EXERCISE: Go through the data that follows and restate each line exactly as it reads.

DATASET SECTION:
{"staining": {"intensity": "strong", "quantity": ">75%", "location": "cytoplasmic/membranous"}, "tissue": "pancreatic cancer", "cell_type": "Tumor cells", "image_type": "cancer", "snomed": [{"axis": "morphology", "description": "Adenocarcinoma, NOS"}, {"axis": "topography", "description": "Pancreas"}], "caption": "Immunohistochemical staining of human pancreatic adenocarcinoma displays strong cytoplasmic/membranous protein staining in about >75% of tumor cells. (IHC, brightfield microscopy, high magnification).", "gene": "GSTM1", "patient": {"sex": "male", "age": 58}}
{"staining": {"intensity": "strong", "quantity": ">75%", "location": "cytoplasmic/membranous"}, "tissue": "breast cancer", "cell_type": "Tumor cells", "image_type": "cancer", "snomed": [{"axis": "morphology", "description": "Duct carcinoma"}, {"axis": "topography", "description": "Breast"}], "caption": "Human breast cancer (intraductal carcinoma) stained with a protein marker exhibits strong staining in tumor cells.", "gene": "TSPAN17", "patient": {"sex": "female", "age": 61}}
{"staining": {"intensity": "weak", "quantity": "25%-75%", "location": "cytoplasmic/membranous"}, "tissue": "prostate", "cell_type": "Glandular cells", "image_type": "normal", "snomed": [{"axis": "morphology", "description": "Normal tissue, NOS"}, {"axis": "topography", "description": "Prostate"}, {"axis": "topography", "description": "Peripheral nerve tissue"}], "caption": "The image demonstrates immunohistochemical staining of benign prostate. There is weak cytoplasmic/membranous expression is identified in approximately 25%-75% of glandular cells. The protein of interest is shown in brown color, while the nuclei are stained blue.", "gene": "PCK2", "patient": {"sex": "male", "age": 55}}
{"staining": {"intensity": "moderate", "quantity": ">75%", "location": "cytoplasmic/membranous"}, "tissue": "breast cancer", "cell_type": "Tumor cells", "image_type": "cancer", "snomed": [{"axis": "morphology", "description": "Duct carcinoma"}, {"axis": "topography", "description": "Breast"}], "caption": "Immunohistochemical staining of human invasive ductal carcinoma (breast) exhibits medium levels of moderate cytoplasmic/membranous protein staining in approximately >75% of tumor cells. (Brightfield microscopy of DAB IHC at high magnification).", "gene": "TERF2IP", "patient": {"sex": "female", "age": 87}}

COMPLETED TASK:
{"staining": {"intensity": "strong", "quantity": ">75%", "location": "cytoplasmic/membranous"}, "tissue": "pancreatic cancer", "cell_type": "Tumor cells", "image_type": "cancer", "snomed": [{"axis": "morphology", "description": "Adenocarcinoma, NOS"}, {"axis": "topography", "description": "Pancreas"}], "caption": "Immunohistochemical staining of human pancreatic adenocarcinoma displays strong cytoplasmic/membranous protein staining in about >75% of tumor cells. (IHC, brightfield microscopy, high magnification).", "gene": "GSTM1", "patient": {"sex": "male", "age": 58}}
{"staining": {"intensity": "strong", "quantity": ">75%", "location": "cytoplasmic/membranous"}, "tissue": "breast cancer", "cell_type": "Tumor cells", "image_type": "cancer", "snomed": [{"axis": "morphology", "description": "Duct carcinoma"}, {"axis": "topography", "description": "Breast"}], "caption": "Human breast cancer (intraductal carcinoma) stained with a protein marker exhibits strong staining in tumor cells.", "gene": "TSPAN17", "patient": {"sex": "female", "age": 61}}
{"staining": {"intensity": "weak", "quantity": "25%-75%", "location": "cytoplasmic/membranous"}, "tissue": "prostate", "cell_type": "Glandular cells", "image_type": "normal", "snomed": [{"axis": "morphology", "description": "Normal tissue, NOS"}, {"axis": "topography", "description": "Prostate"}, {"axis": "topography", "description": "Peripheral nerve tissue"}], "caption": "The image demonstrates immunohistochemical staining of benign prostate. There is weak cytoplasmic/membranous expression is identified in approximately 25%-75% of glandular cells. The protein of interest is shown in brown color, while the nuclei are stained blue.", "gene": "PCK2", "patient": {"sex": "male", "age": 55}}
{"staining": {"intensity": "moderate", "quantity": ">75%", "location": "cytoplasmic/membranous"}, "tissue": "breast cancer", "cell_type": "Tumor cells", "image_type": "cancer", "snomed": [{"axis": "morphology", "description": "Duct carcinoma"}, {"axis": "topography", "description": "Breast"}], "caption": "Immunohistochemical staining of human invasive ductal carcinoma (breast) exhibits medium levels of moderate cytoplasmic/membranous protein staining in approximately >75% of tumor cells. (Brightfield microscopy of DAB IHC at high magnification).", "gene": "TERF2IP", "patient": {"sex": "female", "age": 87}}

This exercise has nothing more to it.